Our family was led by God to give in faith nearly half of our income to tithe, offerings, and outreaches when it seemed humanly impossible with a son in college and one in academy. But God blessed us in amazing ways to meet all our needs for the future. Even now, we cannot praise God enough for so many blessings, His continual care, and our sons and their families that live in sacrificial stewardship ways—that is worth more than any material blessings!


FORWARD IN FAITH
The list could go on and on of miracles in personnel, relationships, ministries, outreach, and finances, and the uncounted blessings we have seen around the world in the past 10 years as we have traveled, teaching and ministering for the General Conference Ministerial Association. He works the same way all over the world when His people call much on His name and follow His leading!

“The means in our possession may not seem to be sufficient for the work; but if we will move forward in faith, believing in the all-sufficient power of God, abundant resources will open before us. If the work be of God, He Himself will provide the means for its accomplishment. . . . If we go to the Source of all strength, with our hands of faith outstretched to receive, we shall be sustained in our work, even under the most forbidding circumstances, and shall be enabled to give to others the bread of life.”4

This crisis time can be our “book of Acts” moment! Those early believers had little money, no church buildings, few pastors, and no big institutions, and they were being persecuted. But God turned the world upside down through them as they answered the call of Jesus in Acts 1:8, praying and  seeking the Holy Spirit until the baptism fell on them.

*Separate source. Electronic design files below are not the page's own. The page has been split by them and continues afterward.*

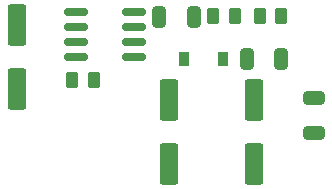
<source format=gtp>
%TF.GenerationSoftware,KiCad,Pcbnew,(6.0.7)*%
%TF.CreationDate,2022-10-15T23:28:00+03:00*%
%TF.ProjectId,mc34063-step-down-dev-0.3,6d633334-3036-4332-9d73-7465702d646f,rev?*%
%TF.SameCoordinates,Original*%
%TF.FileFunction,Paste,Top*%
%TF.FilePolarity,Positive*%
%FSLAX46Y46*%
G04 Gerber Fmt 4.6, Leading zero omitted, Abs format (unit mm)*
G04 Created by KiCad (PCBNEW (6.0.7)) date 2022-10-15 23:28:00*
%MOMM*%
%LPD*%
G01*
G04 APERTURE LIST*
G04 Aperture macros list*
%AMRoundRect*
0 Rectangle with rounded corners*
0 $1 Rounding radius*
0 $2 $3 $4 $5 $6 $7 $8 $9 X,Y pos of 4 corners*
0 Add a 4 corners polygon primitive as box body*
4,1,4,$2,$3,$4,$5,$6,$7,$8,$9,$2,$3,0*
0 Add four circle primitives for the rounded corners*
1,1,$1+$1,$2,$3*
1,1,$1+$1,$4,$5*
1,1,$1+$1,$6,$7*
1,1,$1+$1,$8,$9*
0 Add four rect primitives between the rounded corners*
20,1,$1+$1,$2,$3,$4,$5,0*
20,1,$1+$1,$4,$5,$6,$7,0*
20,1,$1+$1,$6,$7,$8,$9,0*
20,1,$1+$1,$8,$9,$2,$3,0*%
G04 Aperture macros list end*
%ADD10RoundRect,0.250000X-0.550000X1.500000X-0.550000X-1.500000X0.550000X-1.500000X0.550000X1.500000X0*%
%ADD11R,0.900000X1.200000*%
%ADD12RoundRect,0.250000X-0.325000X-0.650000X0.325000X-0.650000X0.325000X0.650000X-0.325000X0.650000X0*%
%ADD13RoundRect,0.250000X-0.650000X0.325000X-0.650000X-0.325000X0.650000X-0.325000X0.650000X0.325000X0*%
%ADD14RoundRect,0.250000X0.325000X0.650000X-0.325000X0.650000X-0.325000X-0.650000X0.325000X-0.650000X0*%
%ADD15RoundRect,0.250000X0.262500X0.450000X-0.262500X0.450000X-0.262500X-0.450000X0.262500X-0.450000X0*%
%ADD16RoundRect,0.150000X0.825000X0.150000X-0.825000X0.150000X-0.825000X-0.150000X0.825000X-0.150000X0*%
%ADD17RoundRect,0.250000X-0.262500X-0.450000X0.262500X-0.450000X0.262500X0.450000X-0.262500X0.450000X0*%
G04 APERTURE END LIST*
D10*
%TO.C,Co1*%
X99364800Y-55059600D03*
X99364800Y-60459600D03*
%TD*%
D11*
%TO.C,D1*%
X100712000Y-51612800D03*
X104012000Y-51612800D03*
%TD*%
D12*
%TO.C,Ct1*%
X98550200Y-48006000D03*
X101500200Y-48006000D03*
%TD*%
D13*
%TO.C,Co4*%
X111658400Y-54913000D03*
X111658400Y-57863000D03*
%TD*%
D14*
%TO.C,Co3*%
X108917000Y-51612800D03*
X105967000Y-51612800D03*
%TD*%
D10*
%TO.C,Ci1*%
X86563200Y-48735000D03*
X86563200Y-54135000D03*
%TD*%
%TO.C,Co2*%
X106603800Y-55059600D03*
X106603800Y-60459600D03*
%TD*%
D15*
%TO.C,R1*%
X108913300Y-47955200D03*
X107088300Y-47955200D03*
%TD*%
D16*
%TO.C,U1*%
X96455000Y-51435000D03*
X96455000Y-50165000D03*
X96455000Y-48895000D03*
X96455000Y-47625000D03*
X91505000Y-47625000D03*
X91505000Y-48895000D03*
X91505000Y-50165000D03*
X91505000Y-51435000D03*
%TD*%
D15*
%TO.C,R2*%
X104976300Y-47955200D03*
X103151300Y-47955200D03*
%TD*%
D17*
%TO.C,RSC1*%
X91187900Y-53340000D03*
X93012900Y-53340000D03*
%TD*%
M02*

</source>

What can He do through us in this crucial time of earth’s history? We do not want to return to “normal” if that normal is Laodicea! This crisis time can move us into the last great explosion of Spirit-led revival and reformation leading to Christ’s second coming. As we face the upcoming financial challenges, instead of being anxious and depending on human methods and conventional wisdom, we need to follow the process they did over and over in the book of Acts. In each challenge, persecution, or obstacle, the first Christians would gather together, pray, and fast. The Holy Spirit showed up, and the Word of God went forth in power. Some were converted, and others rejected the message. Nevertheless, the church grew dramatically, and the first Christians took the gospel to the whole world in about 25 years! Even though they had little money, no churches, few pastors, no institutions, and little education, God gave them all they needed and more, plus He got all the glory! God is calling us to help Him write the last chapter of the book of Acts as He prepares for His coming
so very soon. He is always able to make less become more!

 


1 Ellen G. White, The Ministry of Healing, p. 481.
2 Ibid., p. 474.
3 The financial help materials of both Larry Burkett and later Dave Ramsey were invaluable.
4 Ellen G. White, The Desire of Ages, p. 371.